- [Records shown]
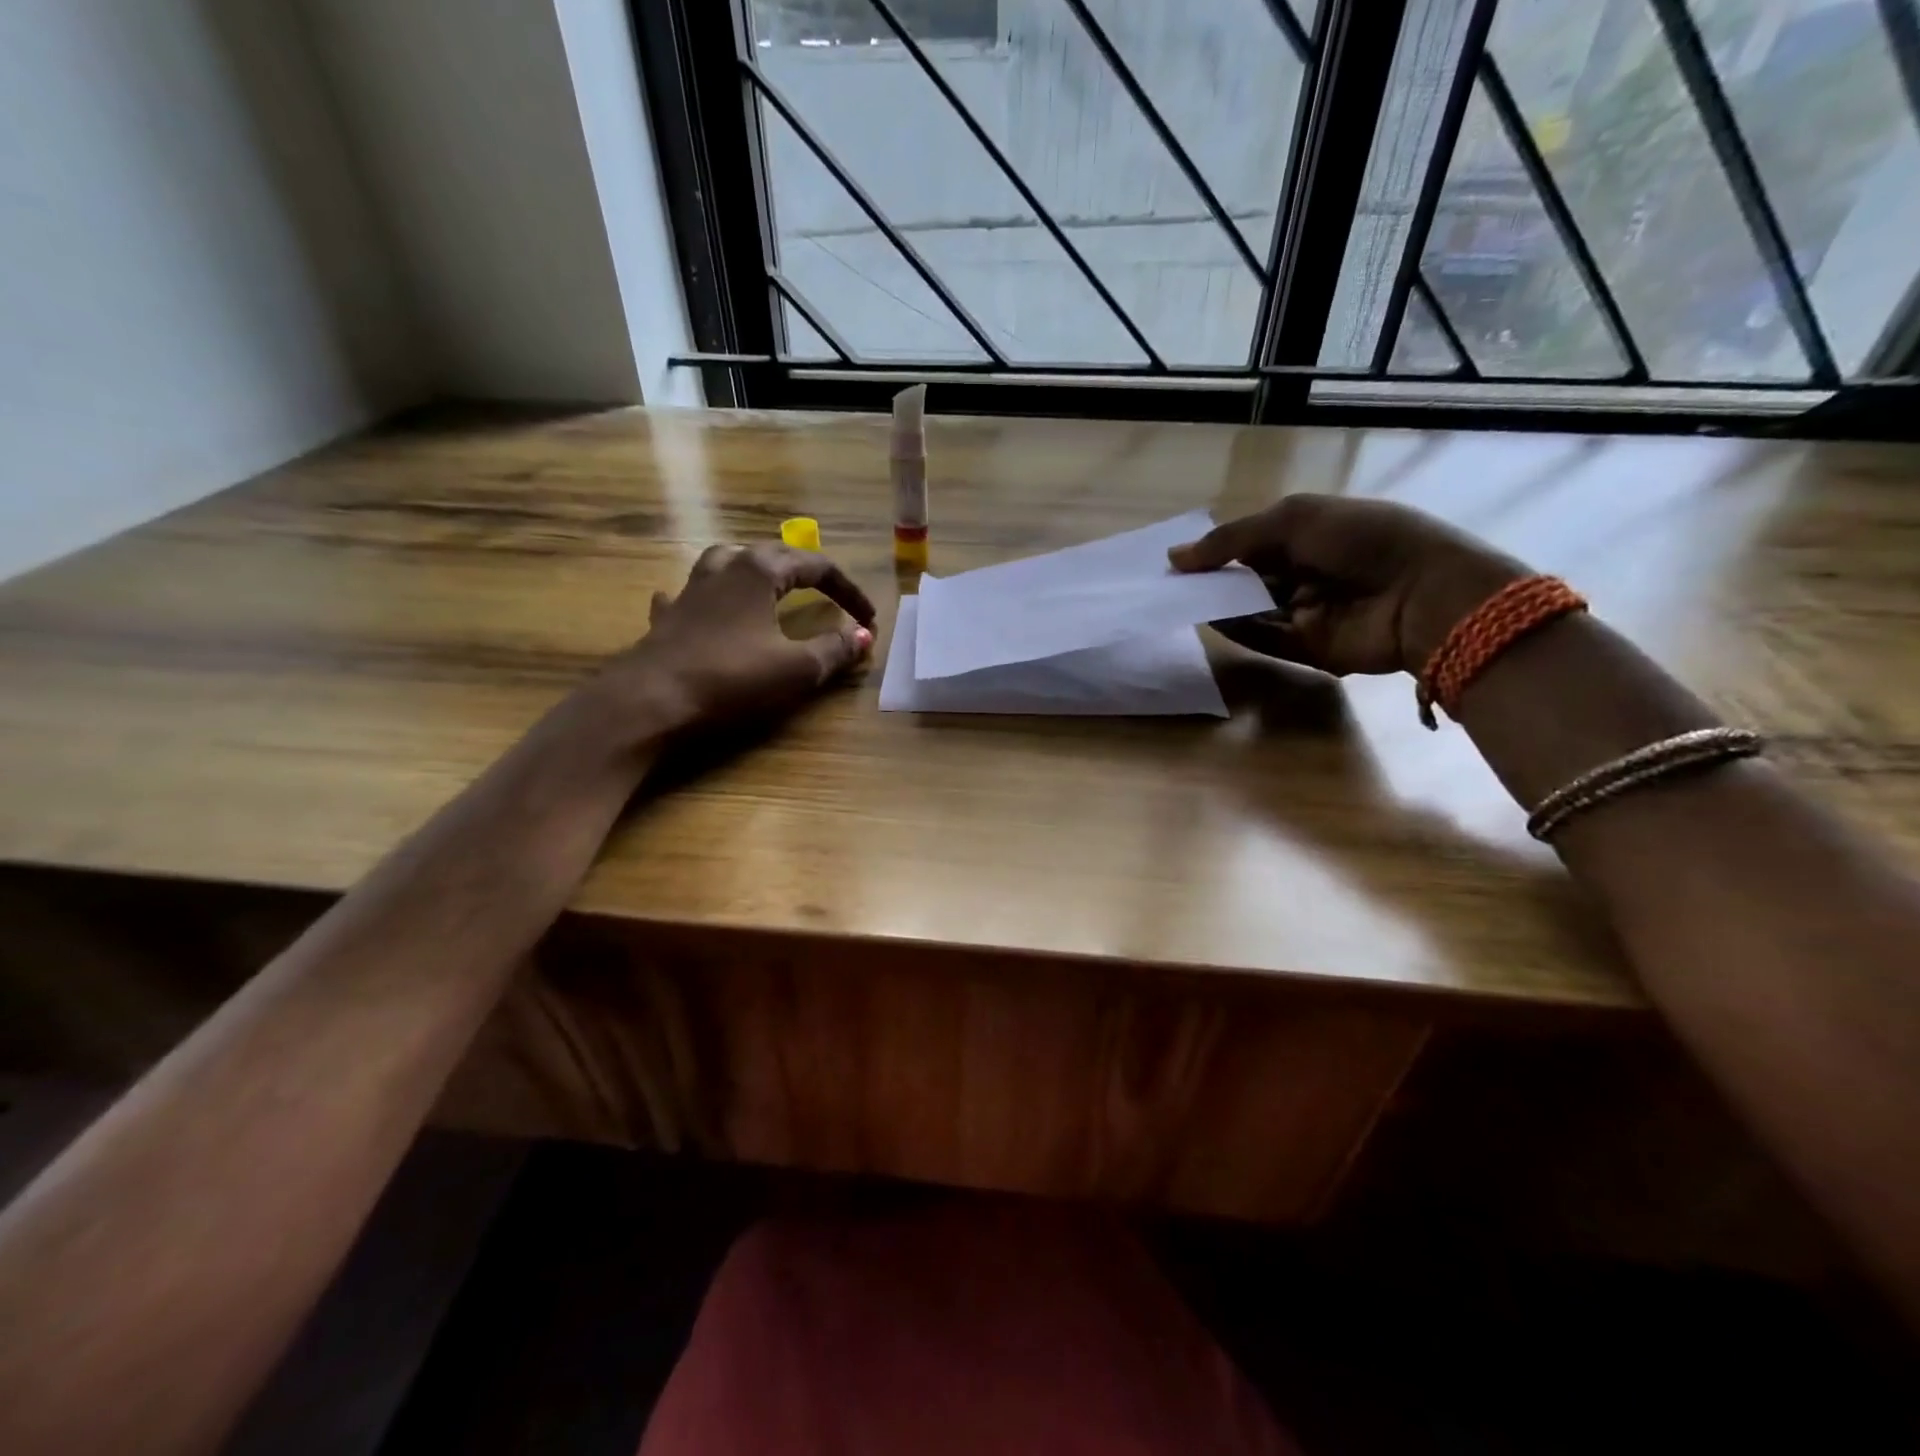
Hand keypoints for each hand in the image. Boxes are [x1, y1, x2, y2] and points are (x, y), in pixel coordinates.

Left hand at [600, 543, 875, 734]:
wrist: (652, 700)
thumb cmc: (732, 678)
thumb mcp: (797, 669)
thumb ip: (835, 649)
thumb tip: (864, 636)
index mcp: (759, 571)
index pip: (816, 567)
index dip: (848, 591)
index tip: (868, 619)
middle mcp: (724, 569)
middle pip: (771, 555)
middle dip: (806, 573)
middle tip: (828, 595)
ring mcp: (690, 591)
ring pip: (726, 563)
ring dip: (754, 571)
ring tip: (769, 587)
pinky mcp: (668, 618)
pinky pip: (689, 595)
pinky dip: (705, 598)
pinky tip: (703, 607)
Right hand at [1169, 495, 1525, 676]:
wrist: (1422, 595)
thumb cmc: (1362, 541)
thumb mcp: (1293, 521)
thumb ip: (1231, 540)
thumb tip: (1175, 557)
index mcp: (1310, 534)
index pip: (1252, 542)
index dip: (1217, 549)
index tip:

- [Problem details] Transcribe the data verbatim. No picture belongs in the result.

- [Result for this task]
Hand keypoints for each hand in the image. Boxes are [x1, y1, x2, y2] and points are (x, y), in pixel coordinates.

Left hand at [600, 543, 875, 734]:
wrist: (652, 700)
thumb cmc: (732, 678)
thumb mcp: (797, 669)
thumb ip: (835, 649)
thumb tip: (864, 636)
index mcp: (759, 571)
index pip: (816, 567)
index dip: (848, 591)
index tip: (868, 619)
middle mcp: (724, 569)
middle pip: (771, 555)
middle dip: (806, 573)
middle tip: (828, 595)
ring mcp: (690, 591)
ring pip: (726, 563)
ring dip: (754, 571)
ring tip: (769, 587)
pinky mcp: (668, 618)
pinky pip: (689, 595)
pinky dip: (705, 598)
pinky tip: (703, 607)
Right hand at [1169, 495, 1525, 676]:
wrist: (1422, 595)
thumb cmc: (1362, 541)
thumb mcp: (1293, 521)
thumb ip: (1231, 540)
thumb tip: (1175, 557)
index mcp: (1310, 534)
index pip: (1252, 542)
index dip: (1217, 549)
index tip:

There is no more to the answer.